Friday, May 20, 2011

Large scale logistic regression

L1 regularized logistic regression is one of the widely used applied machine learning algorithms. Recently I attended an interesting talk by Rajat Raina from Facebook, who is working on both ad placement and new friends recommendation. It seems that Facebook is using logistic regression for ranking which ads to display. I also talked to Abhinav Gputa, co-Founder of RocketFuel, a successful Bay area startup that optimizes ads placement. RocketFuel is also using logistic regression for ranking ads. I further hear that Google is using it as well in Gmail ad placement.

A related problem domain to L1 regularization is compressed sensing - a great resource to learn about compressed sensing is found in Igor Caroon's blog.

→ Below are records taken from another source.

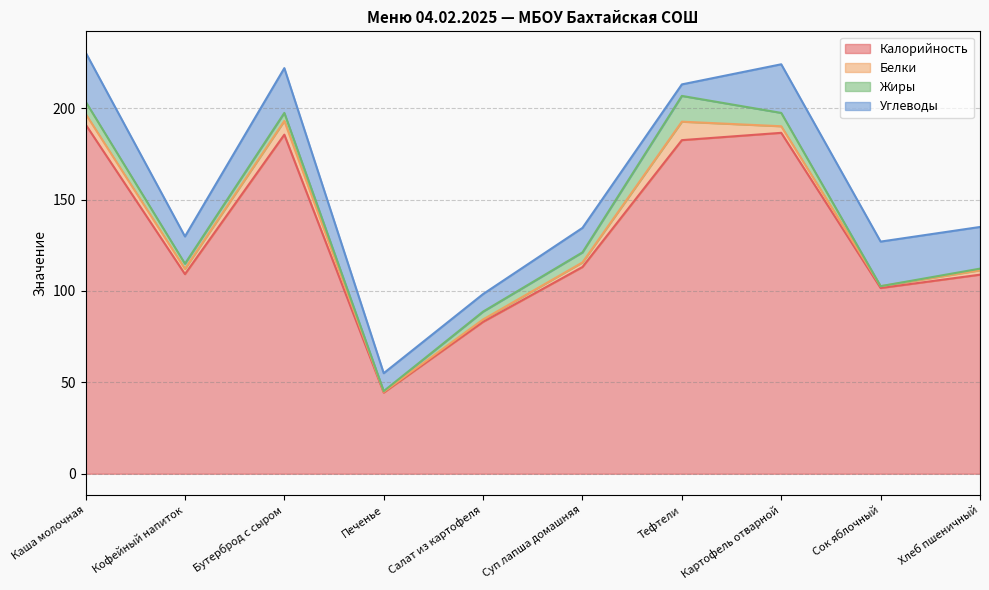

The Углеводы series shows 7.6 at Сок яблочный. True or false?

False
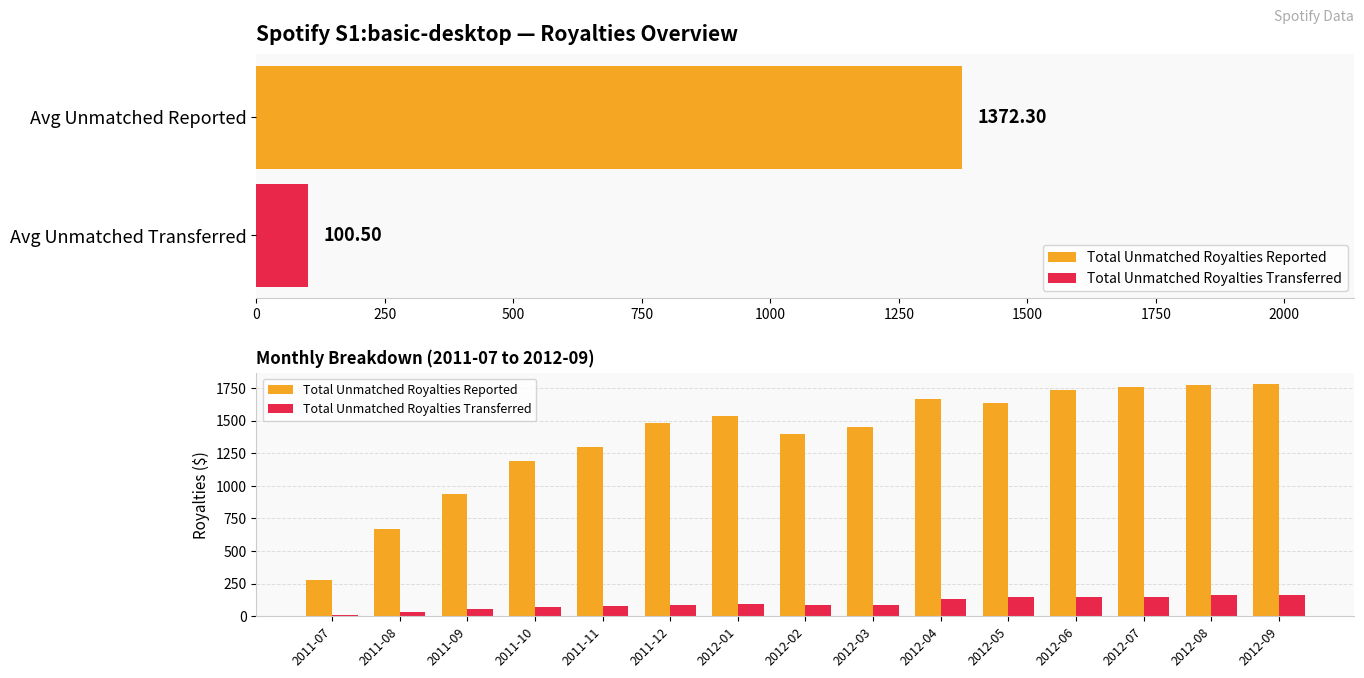

Is the value of Total Unmatched Royalties Transferred at 2012-06 greater than the value of Total Unmatched Royalties Reported at 2012-02?

No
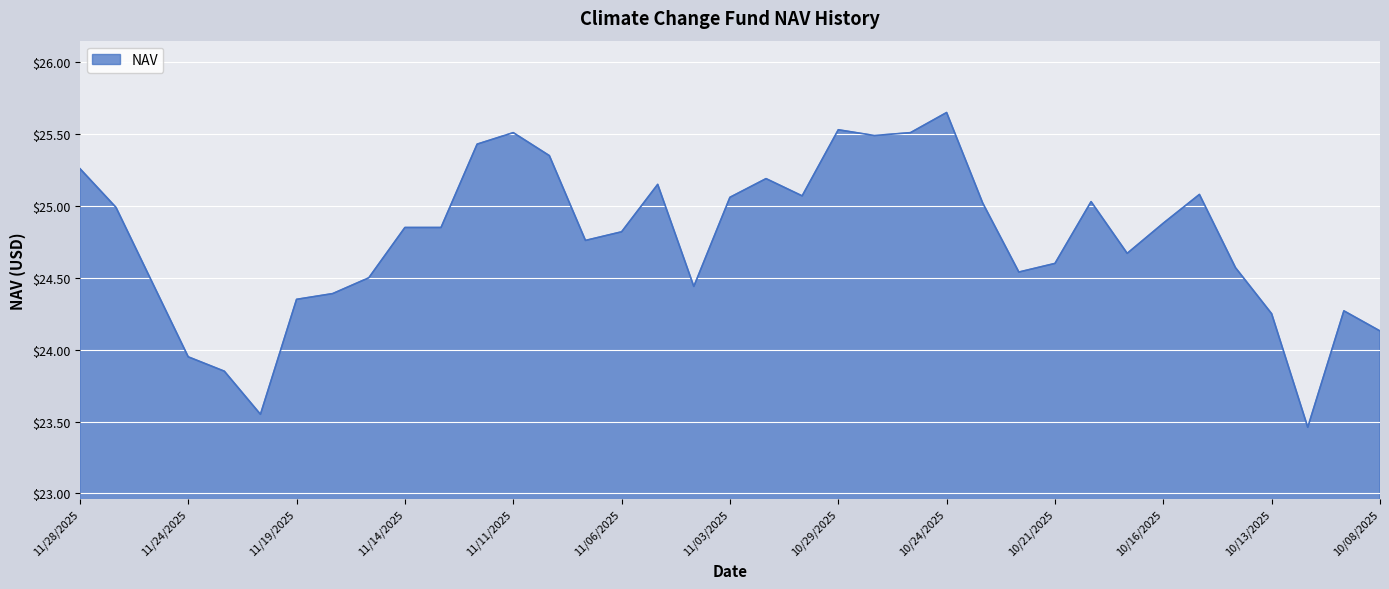

What is the difference between the maximum and minimum values?

2.2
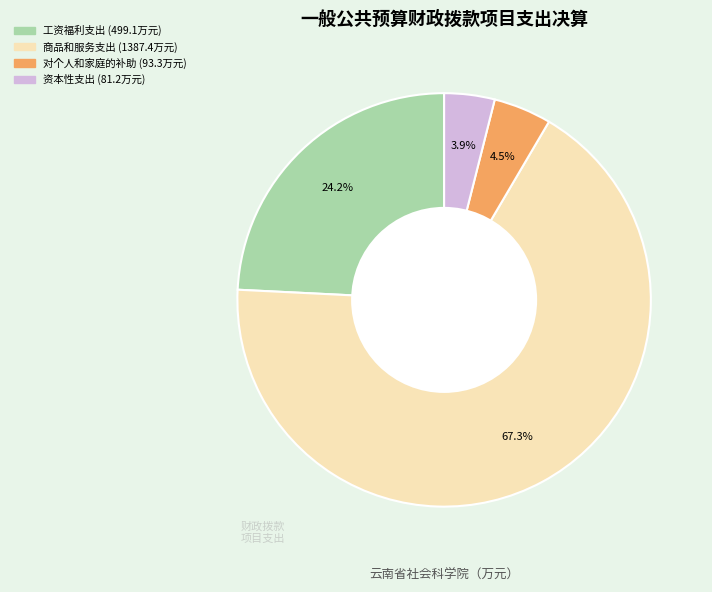

Does any single category account for the majority?

Yes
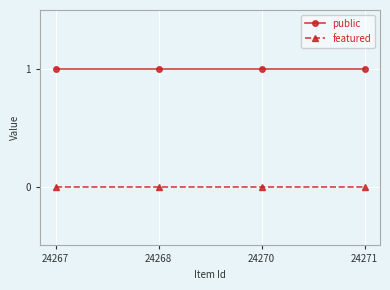

How many lines are shown in the chart?

2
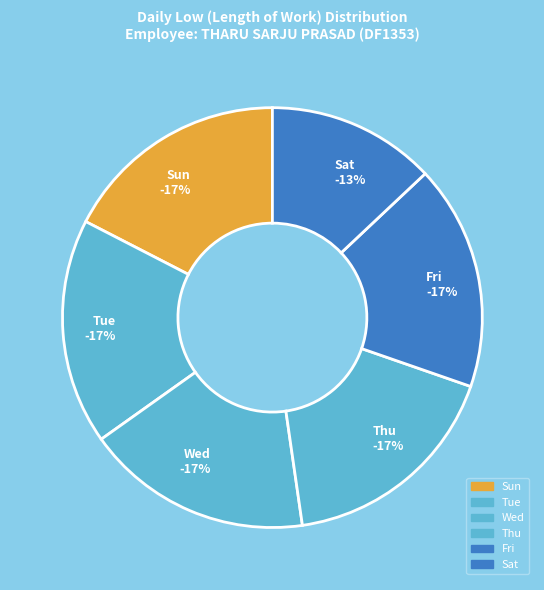

The 14-Fri slice represents 10% of the pie. True or false?

False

In the ML community, this problem is called also LASSO.

So why is logistic regression widely used? Some of the reasons are that it rather simple to compute, since it represent a convex optimization problem, that has a global unique minimum. However, when the problem size becomes large, it becomes harder and harder to efficiently compute it.  Our new paper Parallel Coordinate Descent for L1-Regularized Loss Minimization (to appear on this year ICML ) gives some insight about how to compute large scale L1 regularized loss efficiently on large scale problems.

As an executive summary, I summarize below our experience in computing large scale logistic regression below. For medium size problems (problem that fit in Matlab), Kim and Boyd interior point method outperforms other algorithms, both in accuracy and speed. It is further robust and converges well on many datasets. Unfortunately, interior point methods do not scale well for large data sets, since they involve the computation of the Hessian, which is quadratic in the number of variables.

I believe that there are two possible approaches for tackling the computational problem on large datasets (i.e. problems that do not fit into a memory of one machine). One of them is our new Shotgun algorithm which works by parallelising iterative coordinate descent (the shooting algorithm). Other useful approach is parallel stochastic gradient descent. The drawback is the L1 sparsity is not obtained using the gradient descent and thus small values have to be truncated to zero.